> Text section
= = = = =

EuroJackpot PyLab

Coding the lottery. Keeping it human.

Contrarian & Forbidden Spacing Strategies for High-Cardinality Features

2025-12-27

Low-cardinality features are comfy. Odds count, small count, maybe a few grid buckets — neat little state spaces.

Then you look at something like sum or OSLCS and the state-space explodes. Lots of values, lots of room, lots of “uhh… where do I even start?”

This post is the first update pack for handling that kind of feature, using one clean idea:

Spacing + “who follows whom” + survivor sets.

And yes, we backtest it so we can see what it did on real history instead of vibes.


Responsible play note

If a method makes you feel sure the next draw “must” behave a certain way, that’s your cue to slow down. Models are fun. The lottery is still the lottery. Set limits, keep it light, and don’t chase.

Summary (the fast version)

We build three things on a single column:

1) Spacing stats (global)
For each value x in a column, measure how often it hits and how “late” it is compared to its own past gaps.

2) Following stats (conditional on the last value)
Take the last observed value in history, find every time it happened before, and record what came right after it. Those are the followers.

3) Survivors (non-followers)
Values that exist in history but have never followed the current last value.

Then we split survivors into two sets:

  • Strategy 2 — Contrarian corridor: take the best-looking survivors (high score).
    Think: “not the obvious followers… give me the strongest alternatives.”

  • Strategy 3 — Forbidden list: take the worst-looking survivors (low score).
    Think: “if I’m filtering, these are the zones I’d rather skip.”

It’s not a guarantee of anything. It’s a way to cut a huge space into “more interesting” vs “meh, probably not today.”


The main principles (what you should remember)

= = = = =

> Provided information
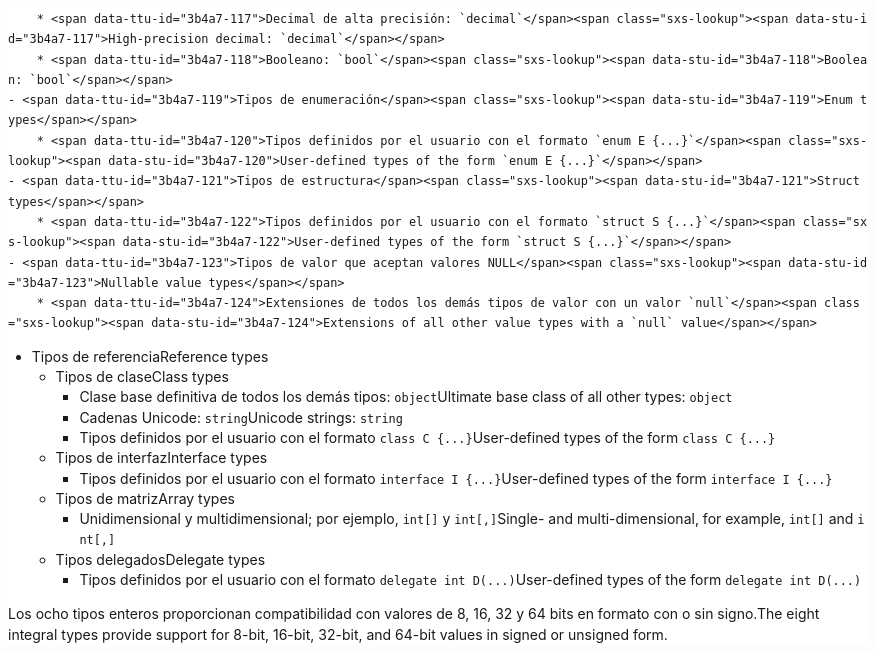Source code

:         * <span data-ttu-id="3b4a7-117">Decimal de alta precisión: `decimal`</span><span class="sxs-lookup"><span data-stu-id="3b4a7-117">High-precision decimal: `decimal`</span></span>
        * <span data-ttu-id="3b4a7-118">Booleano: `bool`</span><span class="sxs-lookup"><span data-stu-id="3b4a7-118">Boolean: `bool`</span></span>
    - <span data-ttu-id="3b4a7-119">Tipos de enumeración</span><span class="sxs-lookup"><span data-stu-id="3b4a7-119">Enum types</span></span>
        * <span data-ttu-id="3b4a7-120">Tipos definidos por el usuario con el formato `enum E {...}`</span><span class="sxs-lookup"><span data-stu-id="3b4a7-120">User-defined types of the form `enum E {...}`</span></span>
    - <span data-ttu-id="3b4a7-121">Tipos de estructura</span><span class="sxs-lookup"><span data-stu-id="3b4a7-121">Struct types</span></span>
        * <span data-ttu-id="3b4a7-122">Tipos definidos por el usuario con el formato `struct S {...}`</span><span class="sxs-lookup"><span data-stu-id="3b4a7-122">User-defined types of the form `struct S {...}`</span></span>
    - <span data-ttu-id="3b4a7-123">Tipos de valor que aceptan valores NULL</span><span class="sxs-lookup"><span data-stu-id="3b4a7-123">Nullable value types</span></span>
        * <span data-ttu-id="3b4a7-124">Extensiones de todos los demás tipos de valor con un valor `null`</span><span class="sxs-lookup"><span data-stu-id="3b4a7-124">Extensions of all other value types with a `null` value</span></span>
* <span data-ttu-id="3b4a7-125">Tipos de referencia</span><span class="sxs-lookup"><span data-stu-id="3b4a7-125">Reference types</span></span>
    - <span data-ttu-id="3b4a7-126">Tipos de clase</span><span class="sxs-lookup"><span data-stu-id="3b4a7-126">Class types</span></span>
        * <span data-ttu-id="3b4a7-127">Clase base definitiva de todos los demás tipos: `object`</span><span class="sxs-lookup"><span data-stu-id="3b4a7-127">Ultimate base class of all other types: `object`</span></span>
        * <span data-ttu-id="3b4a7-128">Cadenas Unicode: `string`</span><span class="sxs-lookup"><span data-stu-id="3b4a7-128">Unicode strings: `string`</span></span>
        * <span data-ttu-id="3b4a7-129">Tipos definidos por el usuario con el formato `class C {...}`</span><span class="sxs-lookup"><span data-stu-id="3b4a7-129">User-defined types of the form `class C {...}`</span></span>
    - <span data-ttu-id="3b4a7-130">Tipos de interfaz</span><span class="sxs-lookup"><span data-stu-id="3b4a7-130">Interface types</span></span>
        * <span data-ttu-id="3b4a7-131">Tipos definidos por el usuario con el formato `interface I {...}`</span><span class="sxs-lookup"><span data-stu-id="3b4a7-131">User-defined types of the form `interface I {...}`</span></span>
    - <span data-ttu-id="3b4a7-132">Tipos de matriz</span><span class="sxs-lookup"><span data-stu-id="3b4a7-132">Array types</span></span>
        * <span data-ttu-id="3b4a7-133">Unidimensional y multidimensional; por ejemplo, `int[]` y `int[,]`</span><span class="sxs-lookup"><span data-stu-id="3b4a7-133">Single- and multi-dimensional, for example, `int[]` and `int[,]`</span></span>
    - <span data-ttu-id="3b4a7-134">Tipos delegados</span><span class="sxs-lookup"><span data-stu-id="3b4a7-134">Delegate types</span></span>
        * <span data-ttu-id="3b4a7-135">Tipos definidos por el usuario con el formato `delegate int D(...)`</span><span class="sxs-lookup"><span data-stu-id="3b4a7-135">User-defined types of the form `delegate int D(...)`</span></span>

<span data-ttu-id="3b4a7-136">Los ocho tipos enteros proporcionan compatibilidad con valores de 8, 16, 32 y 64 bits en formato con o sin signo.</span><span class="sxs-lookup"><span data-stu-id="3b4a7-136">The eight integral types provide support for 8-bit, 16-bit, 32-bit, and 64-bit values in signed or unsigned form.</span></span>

= = = = =

> Questions
1 - Duplicate the part of the spacing strategies post starting with "Values that exist" and going on through "you should remember)".
2 - According to the spacing strategies post, what are survivors?

> Per-task outputs
1 -
Values that exist in history but have never followed the current last value.

Then we split survivors into two sets:

  • Strategy 2 — Contrarian corridor: take the best-looking survivors (high score).
    Think: “not the obvious followers… give me the strongest alternatives.”

  • Strategy 3 — Forbidden list: take the worst-looking survivors (low score).
    Think: “if I’m filtering, these are the zones I’d rather skip.”

It’s not a guarantee of anything. It’s a way to cut a huge space into “more interesting” vs “meh, probably not today.”


The main principles (what you should remember)

2 - Survivors are values that exist in history but have never followed the current last value.